08:56 AM

Hopwood Continues Rebound As Georgetown Professor

By Dan Silvia, Communications Manager

The Federal Bureau of Prisons is just a little more than a block away from his office. It serves as a reminder for Shon Hopwood of a distant, past life, but Hopwood has other things on his mind these days. Rather than occupying a cell in the prison system, Hopwood is just getting comfortable in his new office at the Georgetown University Law Center.

Hopwood, after serving 11 years in prison for a series of bank robberies in Nebraska, earned his bachelor’s degree in Pre-Law Studies from Bellevue University in 2011. He earned his Juris Doctor from the University of Washington in 2014, his Master of Laws from Georgetown in 2017 and is now an Associate Professor of Law at Georgetown. He started teaching his first classes this fall.

Hopwood, from David City, Nebraska, was first profiled by Bill Wax on the Bellevue University Alumni Blog back in September of 2012. His continuing journey was documented in the Washington Post in April of this year.

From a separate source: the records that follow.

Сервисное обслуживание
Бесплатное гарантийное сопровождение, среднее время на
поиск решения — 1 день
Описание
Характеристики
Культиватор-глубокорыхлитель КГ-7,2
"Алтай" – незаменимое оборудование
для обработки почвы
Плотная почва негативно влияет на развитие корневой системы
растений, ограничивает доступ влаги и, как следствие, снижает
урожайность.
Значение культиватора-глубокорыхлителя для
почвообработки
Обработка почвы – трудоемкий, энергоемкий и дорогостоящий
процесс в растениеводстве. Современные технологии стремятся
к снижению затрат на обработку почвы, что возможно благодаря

“I can't believe this is really happening. It's real,” Hopwood said. “I wake up most days thinking how blessed I am that I have been given all these second chances from various people.”

HopwoodAn early stop on Hopwood’s journey back from prison was Bellevue University. His wife, Ann Marie, had earned her Master of Science in Mental Health Counseling from the University in 2009 and raved about the school. A liberal credit transfer policy helped seal the deal.

“I had credits that I had accumulated while in prison from five or six different universities. Bellevue was one of the schools that were willing to take on those credits. They worked with me on that, transferring those credits over,” Hopwood explained.

Once on campus, Professor emeritus Dr. Judd Patton helped guide him.

“He had a big impact on my time at Bellevue and I really enjoyed getting to know him,” Hopwood said, “He's one of the other reasons that I chose Bellevue.”

Patton recalled a Hopwood as an engaged student eager to learn.

“Shon was in my Biblical Economics class. He was excited about the material, devoured it--so to speak--and participated in the online discussions with vigor.  Given his prison experience, he quickly grasped one of the organic precepts of the course: the moral realm and economic realm are inexorably tied together,” Patton said. “It's always a joy for professors to have students who are enthusiastic, hard workers who read and study the material as assigned, participate in lively class discussions, and share their questions and insights with their classmates. Shon had and has those qualities.  No wonder he became a college professor! It was an honor to have him in class.”

Hopwood also praised his academic advisors who helped set him up for success not only at Bellevue University, but for his next step into law school as well.

“They were instrumental in figuring out what I needed to do to be successful and finish my undergrad degree,” he said. “Then they gave me a plan that allowed me to pull it all off, right before I went to law school. I graduated in July in the summer of 2011. Then I moved to Seattle in August and started law school in September 2011. Bellevue really worked with me to design a plan that would get me into law school as quickly as possible.”

Hopwood felt well prepared for law school by his Bellevue University education as well as the hard work he had put in while behind bars.

“Many of the things that we covered the first year at law school were things that we had covered at Bellevue,” he said. “My experience with law school is so different from anybody else. I mean I had ten years of being a practicing lawyer in prison that prepared me for law school and so I knew a lot more coming in.”

Shon HopwoodHopwood is on the other side of the table this fall teaching students the ins and outs of law. In addition to his teaching duties, Hopwood will be working on criminal justice reform issues.

“I’ve been on Capitol Hill a few times to talk to lawmakers up there about the criminal justice system, he said. “Part of the problem is the punishment never really ends even when someone walks out of prison. In fact, sometimes, the punishment can be worse once people are out. No one will rent them a place to live and no one will hire them. I'm working on papers specifically about people with serious misdemeanor convictions, felony convictions, or sobriety issues that have gone to law school and having to go through the various character and fitness tests.”

It was actually a historic day when Hopwood was hired at Georgetown. He came on board the same day as the new basketball coach, Patrick Ewing. One could get into a healthy debate about who is the better rebounder between Ewing and Hopwood.

Going forward, Hopwood hopes to be the best teacher he can be.

“I want to be a good a good scholar and a good teacher and to have an impact on criminal justice reform,” he said. “The best thing about working at Georgetown is if I have an issue either in litigation or my policy work there is an expert in just about every legal specialty you can think of here. I work with some incredibly talented people.”